Quai des orfèvres

Quai des orfèvresUne affiche peinte magnifique

L'affiche de ce film est purement magnifique, elle est le condensé graphique de tous les sujets du film. Une réussite comme il n'en existe guère aujourd'hui.

Mais concernant le film.

Henri Georges Clouzot revient au cinéma avec ce film après avoir été mis au banc de la profession à la libération suite au très contesté « Le corbeau ». Avec ce film, il conclura sa trilogie de polars criminels et sociaux débuté par « Le corbeau » et poursuivi par l’excellent « L’assassin habite au 21 ». Lors de sa projection au festival de Venise, il trouvera son cinéma trop bavard, trop dialogué et prendra un virage duquel naitront d’autres chefs d’œuvre : « Les diaboliques », « Le salaire de la peur », « L’enfer »,… Tous ces films qui font de Clouzot un des metteurs en scène majeur du cinéma français.

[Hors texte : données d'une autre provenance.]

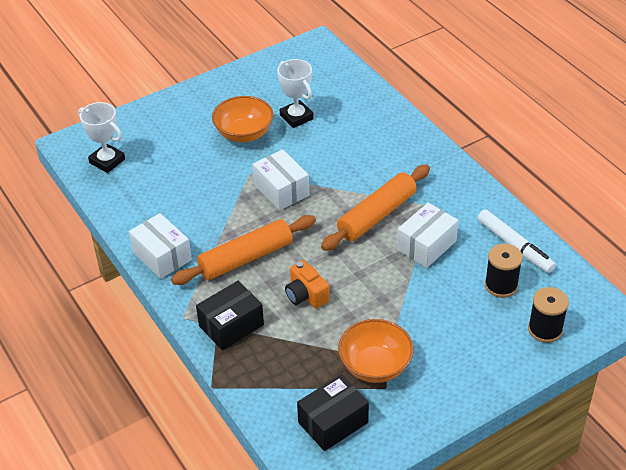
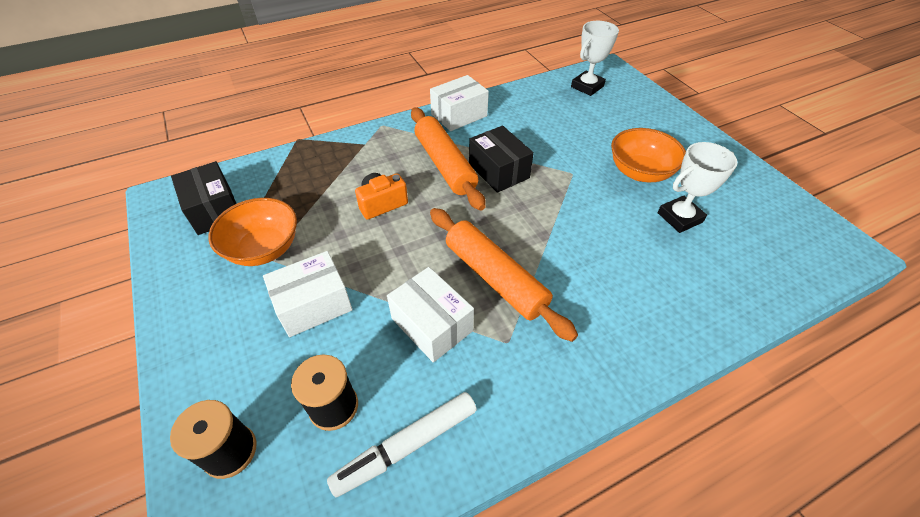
camera: 95 degrees right, 5 degrees up
(231, 325) = (361, 152): black box -> black box (498, 171)
(281, 190) = (544, 196): white box -> white box (313, 305)

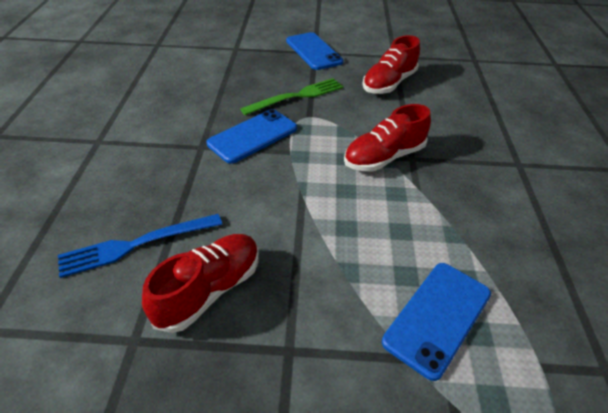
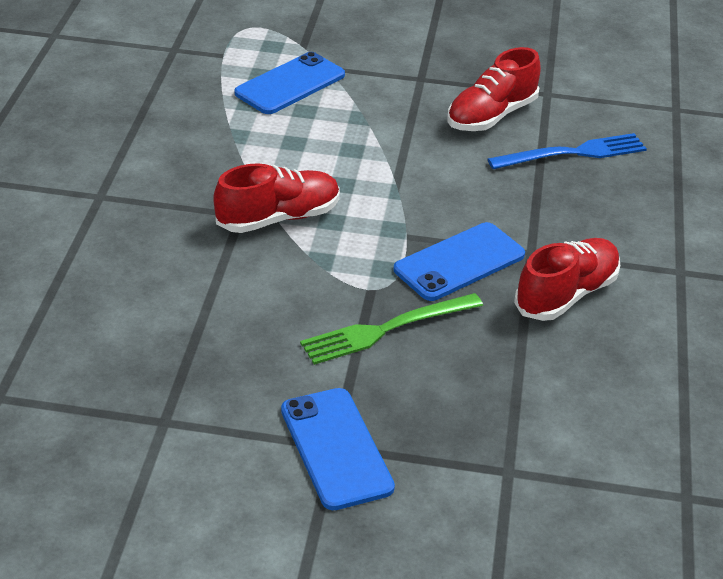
camera: 175 degrees left, 5 degrees down
(389, 83) = (211, 346): red shoe -> red shoe (566, 295)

Dans ce film tiré d’un roman noir, Clouzot exploite le triangle amoureux criminel ; une des affiches du film le symbolise à merveille. Un homme dévoré par sa jalousie, sa femme séduisante ambitieuse jouant de ses atours avec les autres hommes même si elle aime son homme ; et une amie des deux secrètement amoureuse de l’homme mais bien décidé à ne pas perturber leur amour, un modèle d’abnégation qui l’amènera à se mettre en danger pour eux. Un triangle amoureux un peu original et loin des vaudevilles classiques de l’époque : mari, femme, amant. Le fond criminel du scénario se révèle par contre un prétexte à un traitement des rapports sociaux tout d’abord entre ce trio qui s’aime, a du mal à se le dire et se ment pour se protéger ; mais aussi avec tous les personnages secondaires creusés dont l’inspecteur mais nous reviendront sur ce dernier plus tard. Ce fond proche du cinéma noir américain offre une intrigue peu limpide, les articulations coincent aux entournures, et la résolution est évacuée. Sur ce plan, le film est bien décevant, « L’assassin habite au 21 » est plus percutant ; il ne s’agit pas donc du meilleur polar de Clouzot selon moi. Heureusement que l’arrivée tardive de Louis Jouvet (le fameux inspecteur) fait basculer le film dans une autre dimension et sort le film du plan-plan ronronnant. Bizarre et intriguant, petit à petit il cannibalise le film par son omniprésence autoritaire. On finit par avoir l’impression que la police est partout et est au courant de tout, une sorte de Big Brother d’une ère hors data. Enfin le traitement graphique jouant avec les lumières et les ombres apporte beaucoup au climat tendu du film. Humaniste mais souffrant de carences scénaristiques qui n’en font pas le meilleur Clouzot première période.